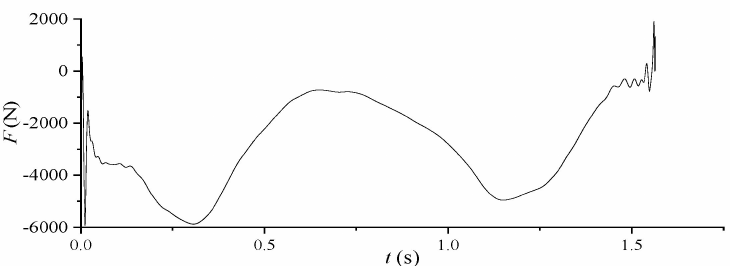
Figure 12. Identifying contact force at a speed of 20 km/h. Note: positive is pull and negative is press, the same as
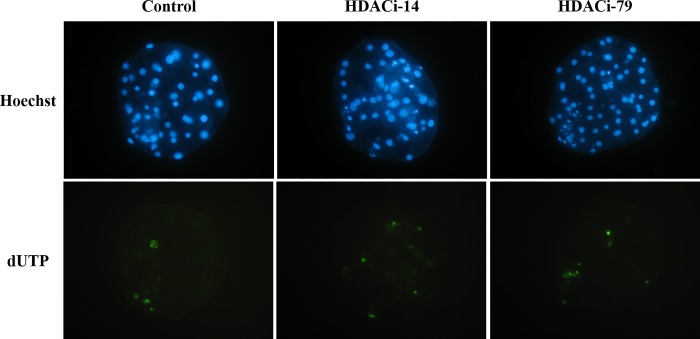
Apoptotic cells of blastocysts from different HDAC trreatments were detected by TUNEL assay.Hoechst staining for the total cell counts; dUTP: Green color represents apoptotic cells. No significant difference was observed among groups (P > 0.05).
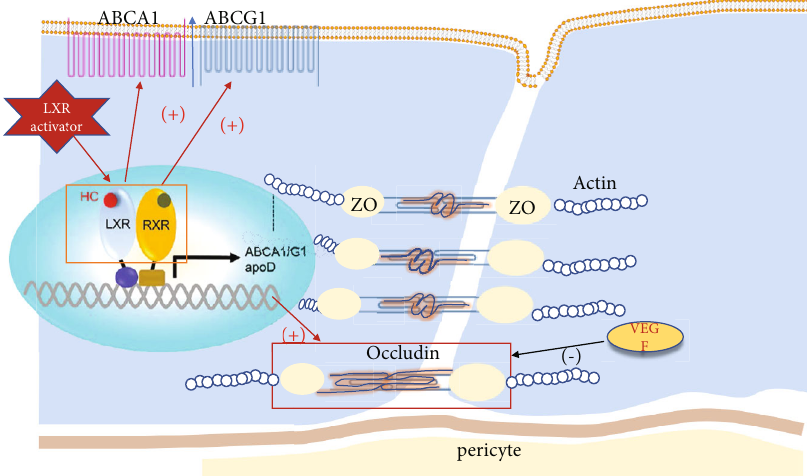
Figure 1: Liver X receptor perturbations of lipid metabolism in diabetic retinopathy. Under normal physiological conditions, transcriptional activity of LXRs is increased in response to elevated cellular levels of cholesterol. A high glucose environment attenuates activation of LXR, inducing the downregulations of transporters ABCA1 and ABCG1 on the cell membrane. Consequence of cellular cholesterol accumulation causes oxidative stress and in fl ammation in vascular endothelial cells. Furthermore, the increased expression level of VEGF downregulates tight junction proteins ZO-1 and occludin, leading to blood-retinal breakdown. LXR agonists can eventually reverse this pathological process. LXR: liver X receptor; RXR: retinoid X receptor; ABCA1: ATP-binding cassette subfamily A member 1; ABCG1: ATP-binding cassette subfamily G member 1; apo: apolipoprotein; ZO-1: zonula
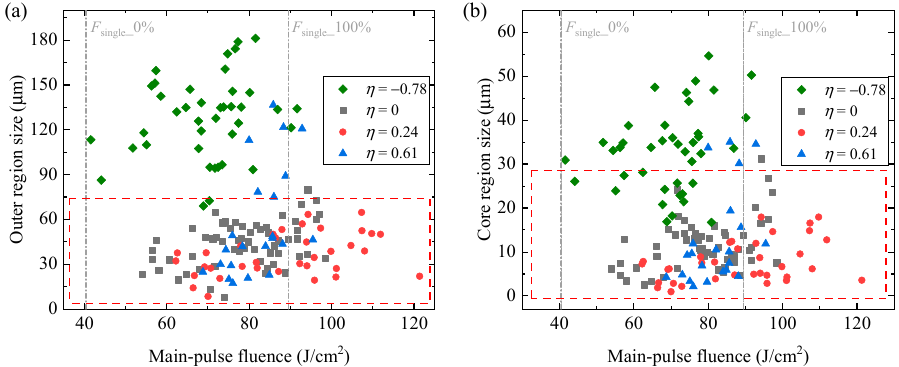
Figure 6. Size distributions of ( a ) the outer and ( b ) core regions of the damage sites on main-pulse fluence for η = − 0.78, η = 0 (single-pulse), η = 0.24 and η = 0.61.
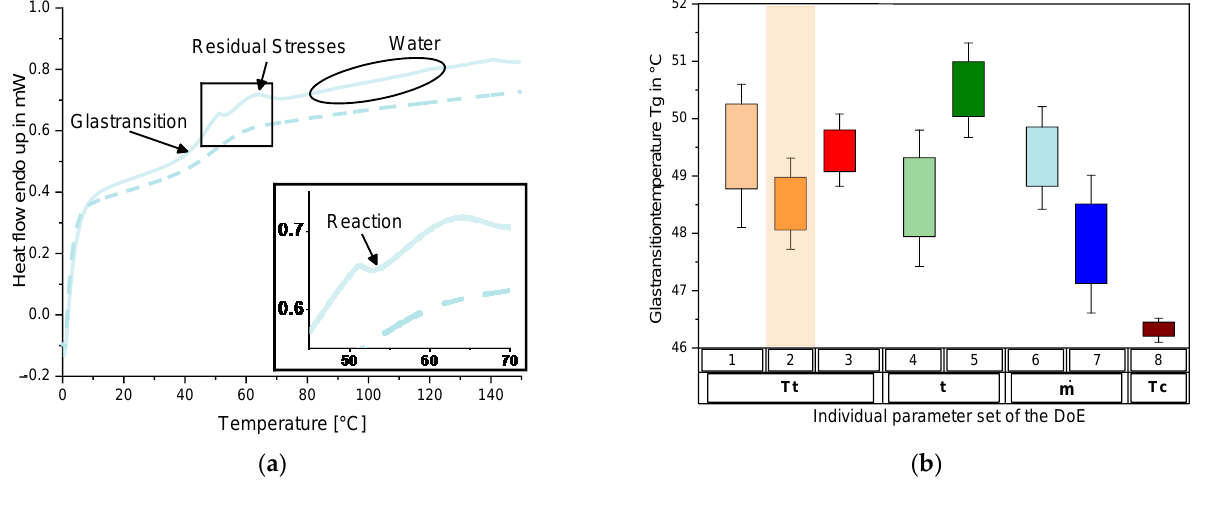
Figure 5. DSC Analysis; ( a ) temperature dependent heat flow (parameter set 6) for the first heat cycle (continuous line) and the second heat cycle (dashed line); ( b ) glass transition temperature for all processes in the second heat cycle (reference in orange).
* * *
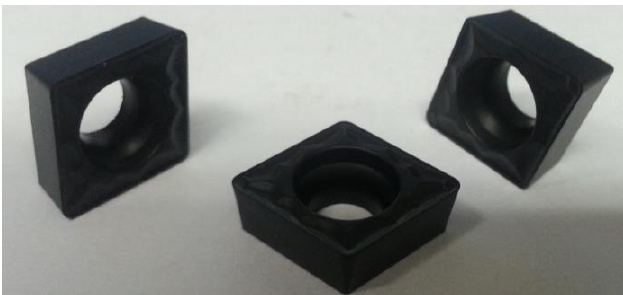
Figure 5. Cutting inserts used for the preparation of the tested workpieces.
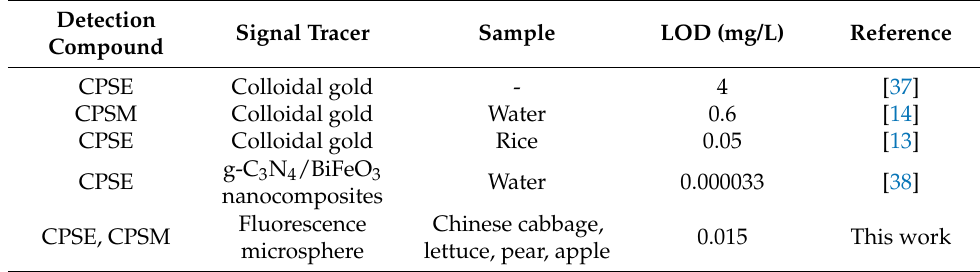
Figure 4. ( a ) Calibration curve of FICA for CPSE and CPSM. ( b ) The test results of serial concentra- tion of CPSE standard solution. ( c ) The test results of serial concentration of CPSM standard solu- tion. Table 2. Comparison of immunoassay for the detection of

*WORK TASK:* Quote the lines above exactly, starting with the one that has "Figure 12. Identifying" and ending with the one that has "Apoptotic cells of"; drop the pictures and include nothing else.

*ANSWER TO THIS EXERCISE:*
Figure 12. Identifying contact force at a speed of 20 km/h. Note: positive is pull and negative is press, the same as
Apoptotic cells of blastocysts from different HDAC trreatments were detected by TUNEL assay.Hoechst staining for the total cell counts; dUTP: Green color represents apoptotic cells. No significant difference was observed among groups (P > 0.05).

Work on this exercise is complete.